Two weeks ago Pam Frampton penned a letter to her 19 year old self that held many strong messages we can all relate to (Pam's fantastic column can be found here: https://www.thetelegram.com/opinion/columnists/pam-frampton-a-letter-to-my-19-year-old-self-247701/)
Upon reading I found myself thinking, "What a wonderful exercise." Reflection can be a brilliant, or a painstaking tool, and I like to believe we all have much to learn from it.
And then I wondered, "What would I tell 19 year old me now?"
Look around - these people around you are diverse, and all have a part in your life that shapes you. By the time you are 36 most of them will be gone. You will reflect, they will pop up in memories sometimes, or in stories in rooms when you are talking about the past. They will go. Very few will remain. But soak them all up now, their words and experiences.
You will leave him. It is coming soon, and you will hit your breaking point, walk away and say no more. You will heal, and you will use this as fuel for so much in your life. The abuse stops now, and it will make you fierce.
Stay true to yourself. You owe nothing to anyone. No matter how many people tell you how you should be, what you need to change, how you should shape yourself to fit their ideals - do not. Stick to who you are and embrace it. You will not always be everyone's cup of tea, but that is okay and you will learn to accept that. Those who cannot accept you are not worth your energy.
There are bad people in this world. You will find many, but you will learn lessons from them all to take you through the rest of this messy life. Even when you sit and feel duped, at times when you think you have it all figured out, just remember - learn. Take the experience. Sometimes the hurt will burn like a thousand fires, and only you can put them out.
You will not finish your academic career as a forensic anthropologist. I know, right? Crazy. You will actually realize what a huge part of your person and being the fishery is and will dedicate your life to the industry that has sustained your family and community for decades. I know you might not believe me, but it is true. And you will realize that the things you have taken for granted deserve your energy now.
Mom and dad will be your best friends. I know it is hard to fathom now, but you have just moved out and are experiencing your freedom for the first time. Everything will come full circle. Appreciate them and all they have to give you. Listen to the stories, their experiences. They are usually right, even though your stubborn pride will often not let you believe it.
What makes you different are all qualities that will bring you to understand yourself, eventually. You will grow into the quirks, the stubbornness, the one liners, the chewed nails, lack of makeup and the entirety of who you are. People will criticize, they will judge and they will try to change you. To those people you say, "Fuck off," and keep doing you.
Oh, and you will be a part of so many wonderful hockey teams that your love of the sport will turn into a massive part of your life. You will meet so many people, laugh until you hurt, and will once again find that comradeship you had to leave behind when you were no longer a DC Destroyer. You will be 36, the sorest person on earth, but every time you lace up you will be in your happy place.
And finally, you will never fit the ideals laid out for how and who you should be - and that is okay.

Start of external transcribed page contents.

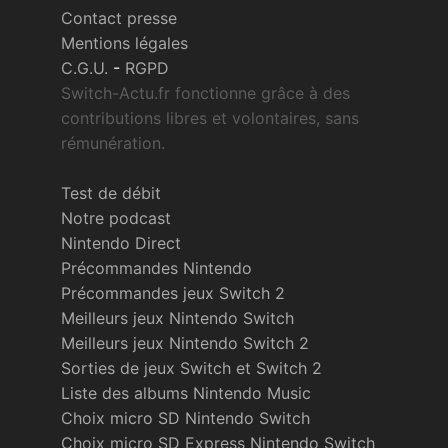
Contact presse
Mentions légales
C.G.U.
-
RGPD
Switch-Actu.fr fonctionne grâce à des
contributions libres et volontaires, sans
rémunération.
Test de débit
Notre podcast
Nintendo Direct
Précommandes Nintendo
Précommandes jeux Switch 2
Meilleurs jeux Nintendo Switch
Meilleurs jeux Nintendo Switch 2
Sorties de jeux Switch et Switch 2
Liste des albums Nintendo Music
Choix micro SD Nintendo Switch
Choix micro SD Express Nintendo Switch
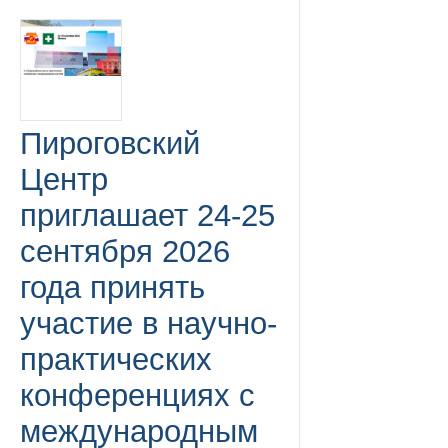
Пироговский
Центр
приглашает 24-25
сентября 2026
года принять
участие в научно-
практических
конференциях с
международным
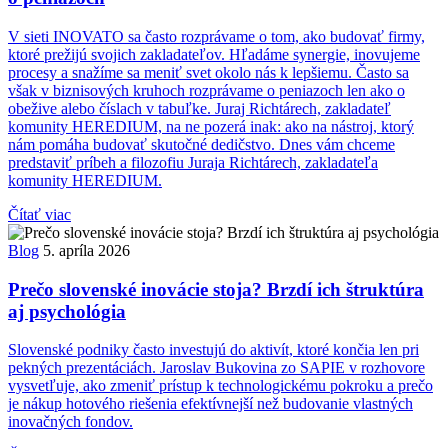
V sieti INOVATO sa často rozprávame o tom, ako budovať firmy,
ktoré prežijú svojich zakladateľov. Hľadáme synergie, inovujeme
procesy a snažíme sa meniť svet okolo nás k lepšiemu. Často sa
však v biznisových kruhoch rozprávame o peniazoch len ako o
obežive alebo číslach v tabuľke. Juraj Richtárech, zakladateľ
komunity HEREDIUM, na ne pozerá inak: ako na nástroj, ktorý
nám pomáha budovať skutočné dedičstvo. Dnes vám chceme
predstaviť príbeh a filozofiu Juraja Richtárech, zakladateľa
komunity HEREDIUM.
Čítať viac
Blog
5. apríla 2026
Prečo slovenské inovácie stoja? Brzdí ich štruktúra
aj psychológia
Slovenské podniky často investujú do aktivít, ktoré končia len pri
pekných prezentáciách. Jaroslav Bukovina zo SAPIE v rozhovore
vysvetľuje, ako zmeniť prístup k technologickému pokroku a prečo
je nákup hotového riešenia efektívnejší než budovanie vlastných
inovačných fondov.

It is easy to look at your life and wonder why it does not look like others, but it is good and you will be okay. That small apartment on Colville will turn into a small apartment on Freshwater, Malta, Abbott, Terra Nova, a house you will leave due to a failed relationship, and other small apartments. Relationships fail, friendships end, and life circumstances change. Through it all, you persist.

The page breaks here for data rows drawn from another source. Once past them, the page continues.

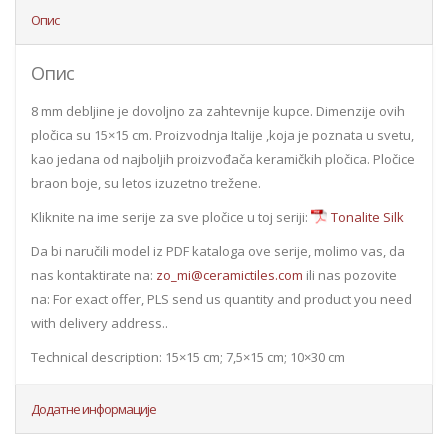
Опис
Опис
8 mm debljine je dovoljno za zahtevnije kupce. Dimenzije ovih
pločica su 15×15 cm. Proizvodnja Italije ,koja je poznata u svetu,
kao jedana od najboljih proizvođača keramičkih pločica. Pločice
braon boje, su letos izuzetno trežene.
Kliknite na ime serije za sve pločice u toj seriji:
Tonalite Silk
Da bi naručili model iz PDF kataloga ove serije, molimo vas, da
nas kontaktirate na:
zo_mi@ceramictiles.com
ili nas pozovite
na: For exact offer, PLS send us quantity and product you need
with delivery address..
Technical description: 15×15 cm; 7,5×15 cm; 10×30 cm
Додатне информације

You land your dream job. You are loved by two little furbags who adore you. There is hurt, there are hardships, but you gain the tools to work through it all over the next 17 years. And there are good people who come along. Wait for them.
Keep your head up, kid.
Keep pushing, keep asking questions, keep challenging when something does not seem fair or right, and use the voice you find. You will find it very shortly. You have been finding it for a while now (thanks, Mr. Broderick!)
And, most of all, remember what one of your mentors will post one day that will stick with you: "This living, it is messy, but it is beautiful."